Laliberté, dal «Cirque» alla lotta contro la sete

Il miliardario canadese crea una fondazione per consentire l’accesso globale alle risorse idriche

Eleonora Barbieri

Una goccia. È il nuovo sogno di Guy Laliberté. Ventidue anni fa ha dato vita al Cirque du soleil che, con i suoi spettacoli, ha raccolto cinquanta milioni di spettatori sotto i suoi tendoni, e ha trasformato il mondo del circo.

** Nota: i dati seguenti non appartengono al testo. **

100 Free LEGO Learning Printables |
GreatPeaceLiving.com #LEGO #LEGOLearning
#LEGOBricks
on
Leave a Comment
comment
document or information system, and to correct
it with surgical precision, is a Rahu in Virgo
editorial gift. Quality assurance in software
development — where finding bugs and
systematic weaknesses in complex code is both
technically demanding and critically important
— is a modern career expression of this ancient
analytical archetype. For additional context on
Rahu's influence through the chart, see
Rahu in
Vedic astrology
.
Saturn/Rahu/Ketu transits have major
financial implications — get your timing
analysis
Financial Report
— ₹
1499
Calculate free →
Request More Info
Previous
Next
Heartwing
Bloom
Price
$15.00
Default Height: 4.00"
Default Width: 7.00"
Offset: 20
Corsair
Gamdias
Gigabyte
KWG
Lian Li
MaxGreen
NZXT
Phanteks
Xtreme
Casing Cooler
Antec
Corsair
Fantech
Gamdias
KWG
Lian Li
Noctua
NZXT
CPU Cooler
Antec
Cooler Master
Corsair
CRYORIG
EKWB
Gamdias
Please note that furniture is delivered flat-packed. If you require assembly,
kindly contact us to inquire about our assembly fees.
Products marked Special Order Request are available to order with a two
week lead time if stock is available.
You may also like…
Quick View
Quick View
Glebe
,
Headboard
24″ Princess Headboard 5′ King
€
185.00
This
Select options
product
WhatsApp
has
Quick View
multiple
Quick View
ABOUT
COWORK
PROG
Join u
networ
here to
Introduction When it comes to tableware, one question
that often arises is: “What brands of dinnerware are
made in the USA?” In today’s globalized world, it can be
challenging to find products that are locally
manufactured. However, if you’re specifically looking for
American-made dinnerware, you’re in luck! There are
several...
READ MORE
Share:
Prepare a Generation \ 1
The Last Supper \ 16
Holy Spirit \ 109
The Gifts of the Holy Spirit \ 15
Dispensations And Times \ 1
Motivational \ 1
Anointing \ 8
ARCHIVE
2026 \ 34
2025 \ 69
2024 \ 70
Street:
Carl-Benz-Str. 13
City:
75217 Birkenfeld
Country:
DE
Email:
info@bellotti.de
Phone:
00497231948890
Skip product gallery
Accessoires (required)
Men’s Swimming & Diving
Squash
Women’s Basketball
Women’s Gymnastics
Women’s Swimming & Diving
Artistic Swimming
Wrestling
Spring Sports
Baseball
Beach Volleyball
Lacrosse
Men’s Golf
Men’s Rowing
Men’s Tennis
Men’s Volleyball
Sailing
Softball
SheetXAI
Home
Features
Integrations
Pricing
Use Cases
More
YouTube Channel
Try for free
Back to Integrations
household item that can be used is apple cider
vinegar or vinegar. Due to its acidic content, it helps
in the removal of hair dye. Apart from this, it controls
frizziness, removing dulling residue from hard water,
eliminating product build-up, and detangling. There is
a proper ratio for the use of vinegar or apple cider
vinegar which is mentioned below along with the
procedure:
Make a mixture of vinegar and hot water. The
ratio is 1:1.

Ora, con la Fondazione che porta il suo nome, il miliardario canadese ha un altro progetto: consentire l’accesso all’acqua potabile a quante più persone possibile, in tutto il mondo.
One drop - una goccia - è il nome del programma (realizzato in collaborazione con l’agenzia internazionale per lo sviluppo Oxfam) ed è anche un approccio. Un poco alla volta: l’1%, questo chiede Laliberté, alle aziende come ai singoli. In due anni, l’obiettivo è un primo fondo da cento milioni di dollari: una cifra che One drop intende raccogliere grazie ai soci fondatori. Il Cirque du soleil, di cui Laliberté detiene il 95% del capitale, ha già dato l’esempio. E ha domandato a dipendenti e partner commerciali di fare un primo passo, versando l’1% dei loro guadagni.
All’inizio del 2007, One drop si rivolgerà al mondo intero: un appello a tutti i cittadini del pianeta (partendo da Stati Uniti, Canada, Gran Bretagna, Olanda, Hong Kong e Australia) a donare quella piccola percentuale dei loro ricavi. Con una convinzione: «Impossibile è soltanto una parola». Naturale, per il canadese. Ha cominciato come artista di strada: ha fatto il mangiafuoco, il suonatore di fisarmonica, il trampoliere. Appena maggiorenne ha lasciato St. Bruno per girare l’Europa in autostop. Poi, all’inizio degli anni Ottanta, il suo sogno ha cominciato a trasformarsi in realtà, con i primi spettacoli e, poi, il contratto col governo del Quebec per uno spettacolo di strada, per i festeggiamenti del 450° anniversario dello Stato. È il 1984. Laliberté ha 24 anni, e il Cirque du soleil, appena nato, ha già il sapore della leggenda, quella che porterà gli artisti a conquistare Las Vegas nel 1991. Oggi, per la rivista Forbes, Laliberté vale 1,4 milioni di dollari. Ogni anno, gli spettacoli del circo danno ricavi per 550 milioni. L’uno per cento, anche di patrimoni meno solidi, è comunque molto, sostiene Laliberté. Un primo programma è già partito, in Nicaragua, nei sei villaggi di Estelí. Accesso all’acqua da bere significa pozzi utilizzabili, sistemi di irrigazione funzionanti, nuove riserve idriche e filtri per rendere potabile un liquido che, in alcune zone, oltre che prezioso è spesso contaminato. E, su un altro piano, progetti educativi e artistici per gli alunni e la costruzione di giardini scolastici. I primi dieci milioni di dollari finanzieranno due progetti completi (della durata di tre anni) da 4,5 milioni ciascuno in Paesi in via di sviluppo e un’attività educativa in una nazione sviluppata (in Quebec, nel 2008). Tre le zone d’azione per i primi interventi: America centrale, Africa sub-sahariana e Sud-Est asiatico. Un singolo programma richiede nove milioni per essere avviato, perché la fondazione pensa al presente ma anche al futuro. Il 50% dei fondi è destinato a una riserva che garantirà che fra 25 anni One drop possa ancora aiutare chi ha bisogno.